## Task directions
From the data below, return each line in which the string "days" is found.

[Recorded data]
──────────────────────────────
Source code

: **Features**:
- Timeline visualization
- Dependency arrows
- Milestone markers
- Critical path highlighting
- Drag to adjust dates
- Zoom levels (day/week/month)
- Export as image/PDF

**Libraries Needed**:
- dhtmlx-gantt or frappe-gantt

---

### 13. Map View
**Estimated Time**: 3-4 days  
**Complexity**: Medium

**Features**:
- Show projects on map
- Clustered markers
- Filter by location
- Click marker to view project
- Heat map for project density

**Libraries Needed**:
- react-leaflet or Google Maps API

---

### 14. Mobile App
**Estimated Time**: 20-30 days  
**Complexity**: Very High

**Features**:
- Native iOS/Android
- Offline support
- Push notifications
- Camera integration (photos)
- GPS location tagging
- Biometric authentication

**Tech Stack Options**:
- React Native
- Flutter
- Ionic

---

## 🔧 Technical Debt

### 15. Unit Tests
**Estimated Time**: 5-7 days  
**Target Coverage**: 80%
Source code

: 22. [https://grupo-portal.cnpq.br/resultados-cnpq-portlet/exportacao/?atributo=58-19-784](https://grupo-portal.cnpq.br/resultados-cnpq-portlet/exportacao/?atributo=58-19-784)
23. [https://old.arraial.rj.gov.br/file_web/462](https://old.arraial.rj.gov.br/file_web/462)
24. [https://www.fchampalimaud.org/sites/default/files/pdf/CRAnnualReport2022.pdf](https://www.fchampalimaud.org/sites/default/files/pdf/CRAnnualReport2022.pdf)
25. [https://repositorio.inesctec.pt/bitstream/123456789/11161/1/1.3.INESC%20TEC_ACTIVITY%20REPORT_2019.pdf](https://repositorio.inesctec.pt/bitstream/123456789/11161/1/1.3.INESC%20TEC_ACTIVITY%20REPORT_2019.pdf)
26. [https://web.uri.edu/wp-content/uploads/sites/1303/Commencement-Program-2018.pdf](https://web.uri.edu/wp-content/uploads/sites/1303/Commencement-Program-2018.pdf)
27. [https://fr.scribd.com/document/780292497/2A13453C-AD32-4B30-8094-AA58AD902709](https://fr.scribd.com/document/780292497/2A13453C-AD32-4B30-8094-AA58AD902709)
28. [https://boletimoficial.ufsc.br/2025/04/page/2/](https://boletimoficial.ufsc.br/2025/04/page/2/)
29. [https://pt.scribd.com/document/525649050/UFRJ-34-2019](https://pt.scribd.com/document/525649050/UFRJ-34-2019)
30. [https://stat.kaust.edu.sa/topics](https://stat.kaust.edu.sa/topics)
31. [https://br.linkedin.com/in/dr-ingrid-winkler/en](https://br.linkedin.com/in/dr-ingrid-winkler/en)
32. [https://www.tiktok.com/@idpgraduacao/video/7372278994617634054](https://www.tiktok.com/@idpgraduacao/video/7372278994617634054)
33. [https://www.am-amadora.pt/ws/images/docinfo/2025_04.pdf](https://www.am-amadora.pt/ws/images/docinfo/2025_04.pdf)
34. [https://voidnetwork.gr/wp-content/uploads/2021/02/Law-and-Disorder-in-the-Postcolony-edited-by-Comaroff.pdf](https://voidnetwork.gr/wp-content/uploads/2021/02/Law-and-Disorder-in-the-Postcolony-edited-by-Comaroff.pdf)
──────────────────────────────
## Exercise result
**Estimated Time**: 3-4 days  
**Estimated Time**: 20-30 days  
**Estimated Time**: 5-7 days  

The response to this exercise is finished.